A COMPARISON OF THE CAMBRIAN PRE-RIFT, SYN-RIFT AND BREAK-UP PULSES THROUGHOUT THE ATLAS‒OSSA-MORENA‒NORTH ARMORICAN RIFT (NW AFRICA AND SW EUROPE) AND WESTERN AVALONIA (ATLANTIC CANADA)


ALVARO, Javier, Instituto de Geociencias, (CSIC-UCM),, Dr. Severo Ochoa 7, Madrid, 28040, Spain

One consensual geodynamic paradigm improved during the last decades suggests that the Rheic Ocean initially formed, in Furongian-Early Ordovician times, as a result of the drift of a handful of peri-Gondwanan terranes, such as Avalonia, from the prolongation of the so-called Atlas‒Ossa-Morena‒North Armorican rift, which remained attached to Gondwana. Models fuelling useful discussions have taken into account the geochemical and isotopic affinity of volcanic products and analyses of relative subsidence, changes in detrital zircon populations, paleomagnetic data, biogeographic shifts and diachronous occurrence of climatically sensitive facies. However, little attention has received the comparison of the Cambrian pre-rift, syn-rift and break-up pulses that should be shared by margins formed on opposing sides of the Rheic Ocean basin. A reappraisal of geodynamic models in the Atlas‒Ossa-Morena‒North Armorican rift and some Cambrian rift shoulders preserved in the Avalon Peninsula of Newfoundland has yielded a common arrangement of major unconformities displaying: (i) angular discordant to paraconformable contacts onlapped by breccia-to-conglomerate lags and unconformity-bounded carbonates, recording (ii) event-concentration levels rich in parautochthonous and allochthonous fossil assemblages punctuated by hiatal stratigraphic diastems, representing (iii) short-term uplift episodes of rift shoulders leading to unroofing of the Ediacaran basement responsible for the occurrence of reworked exotic clasts and allochthonous fossils sourced from underlying Ediacaran and Cambrian volcanosedimentary complexes, and associated with (iv) the onset of coeval hydrothermal polymetallic stockworks throughout synsedimentary fracture networks that controlled the development of localized karstic processes.

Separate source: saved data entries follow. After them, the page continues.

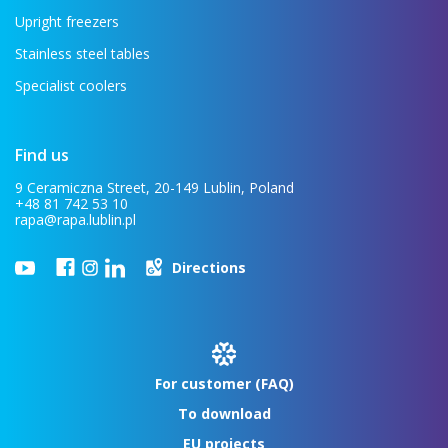
Upright freezers
Stainless steel tables
Specialist coolers
Find us
9 Ceramiczna Street, 20-149 Lublin, Poland
+48 81 742 53 10
rapa@rapa.lublin.pl
Directions
For customer (FAQ)
To download
EU projects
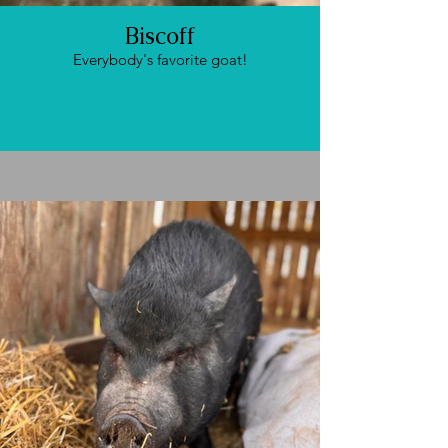
Biscoff
Everybody's favorite goat!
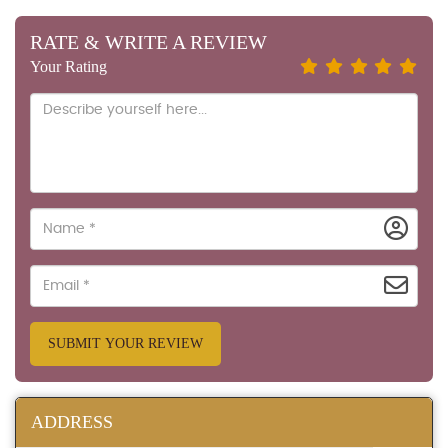
RATE & WRITE A REVIEW
Your Rating
SUBMIT YOUR REVIEW
ADDRESS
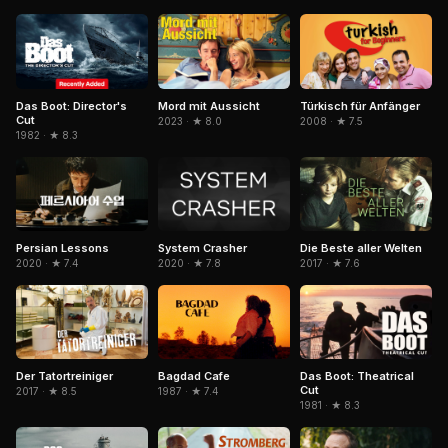
Das Boot: Director's
Mord mit Aussicht
Türkisch für Anfänger
Cut
2023 · ★ 8.0
2008 · ★ 7.5
1982 · ★ 8.3
Persian Lessons
System Crasher
Die Beste aller Welten
2020 · ★ 7.4
2020 · ★ 7.8
2017 · ★ 7.6
Bagdad Cafe
Der Tatortreiniger
Das Boot: Theatrical
Cut
1987 · ★ 7.4
2017 · ★ 8.5
1981 · ★ 8.3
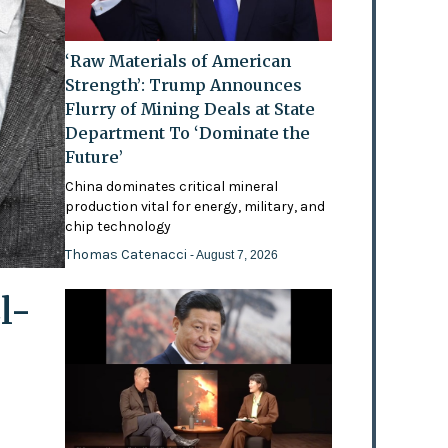
‘Raw Materials of American
Strength’: Trump Announces
Flurry of Mining Deals at State
Department To ‘Dominate the
Future’
China dominates critical mineral
production vital for energy, military, and
chip technology
Thomas Catenacci
- August 7, 2026
l-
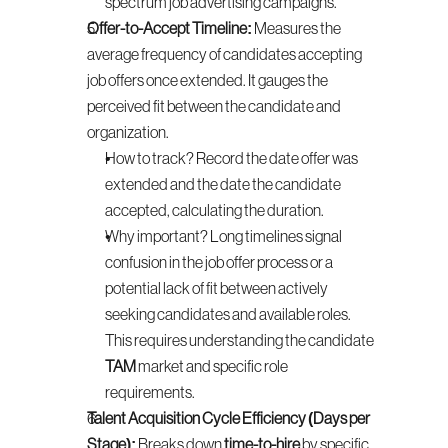
spectrum job advertising campaigns.
Offer-to-Accept Timeline:
 Measures the 
average frequency of candidates accepting 
job offers once extended. It gauges the 
perceived fit between the candidate and 
organization.
How to track? Record the date offer was 
extended and the date the candidate 
accepted, calculating the duration.
Why important? Long timelines signal 
confusion in the job offer process or a 
potential lack of fit between actively 
seeking candidates and available roles. 
This requires understanding the candidate 
TAM
 market and specific role 
requirements.
Talent Acquisition Cycle Efficiency (Days per 
Stage):
 Breaks down 
time-to-hire
 by specific 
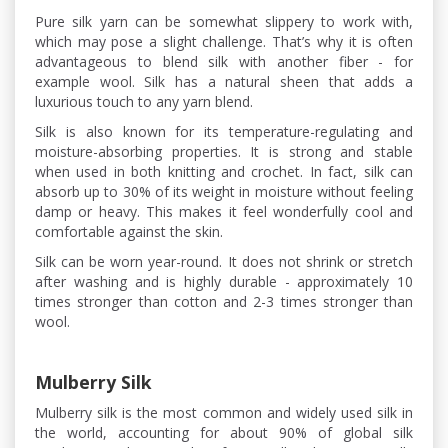
Pure silk yarn can be somewhat slippery to work with,
which may pose a slight challenge. That’s why it is often
advantageous to blend silk with another fiber - for
example wool. Silk has a natural sheen that adds a
luxurious touch to any yarn blend.
Silk is also known for its temperature-regulating and
moisture-absorbing properties. It is strong and stable
when used in both knitting and crochet. In fact, silk can
absorb up to 30% of its weight in moisture without feeling
damp or heavy. This makes it feel wonderfully cool and
comfortable against the skin.
Silk can be worn year-round. It does not shrink or stretch
after washing and is highly durable - approximately 10
times stronger than cotton and 2-3 times stronger than
wool.
Mulberry Silk
Mulberry silk is the most common and widely used silk in
the world, accounting for about 90% of global silk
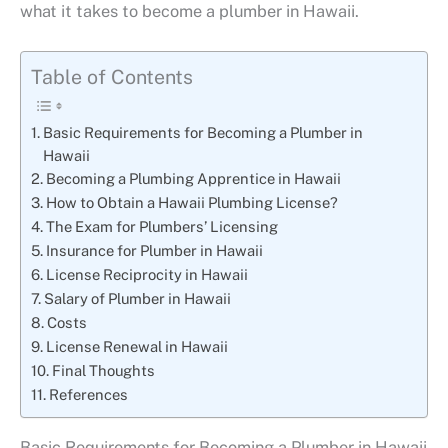
what it takes to become a plumber in Hawaii.
Table of Contents
Basic Requirements for Becoming a Plumber in
Hawaii
Becoming a Plumbing Apprentice in Hawaii
How to Obtain a Hawaii Plumbing License?
The Exam for Plumbers’ Licensing
Insurance for Plumber in Hawaii
License Reciprocity in Hawaii
Salary of Plumber in Hawaii
Costs
License Renewal in Hawaii
Final Thoughts
References
Basic Requirements for Becoming a Plumber in Hawaii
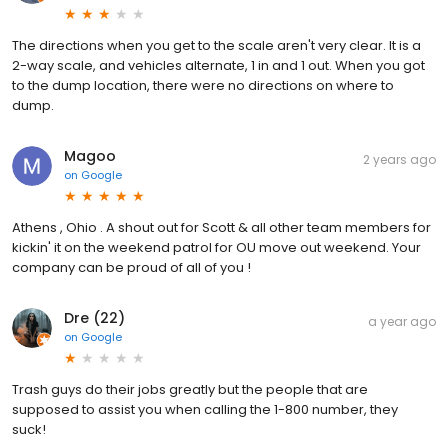
The directions when you get to the scale aren't very clear. It is a
2-way scale, and vehicles alternate, 1 in and 1 out. When you got
to the dump location, there were no directions on where to
dump.
Magoo
2 years ago
on
Google
Athens , Ohio . A shout out for Scott & all other team members for
kickin' it on the weekend patrol for OU move out weekend. Your
company can be proud of all of you !
Dre (22)
a year ago
on
Google
Trash guys do their jobs greatly but the people that are
supposed to assist you when calling the 1-800 number, they
suck!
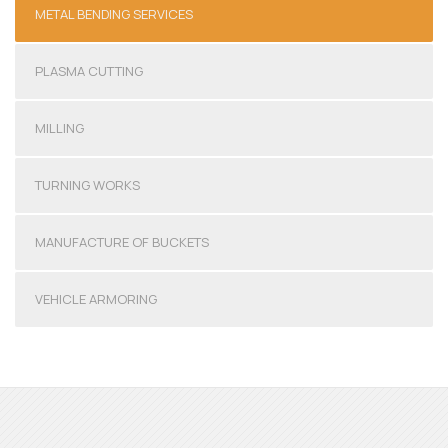
METAL BENDING SERVICES
PLASMA CUTTING
MILLING
TURNING WORKS
MANUFACTURE OF BUCKETS
VEHICLE ARMORING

As a result, the Cambrian rift framework preserved in NW Africa and SW Europe shares with western Avalonia a latest Ediacaran to Fortunian pre-rift unconformity, several Cambrian Epoch 2 to Miaolingian syn-rift episodes, of local to regional distribution, and a final Furongian break-up unconformity that led to passive-margin conditions during Ordovician times.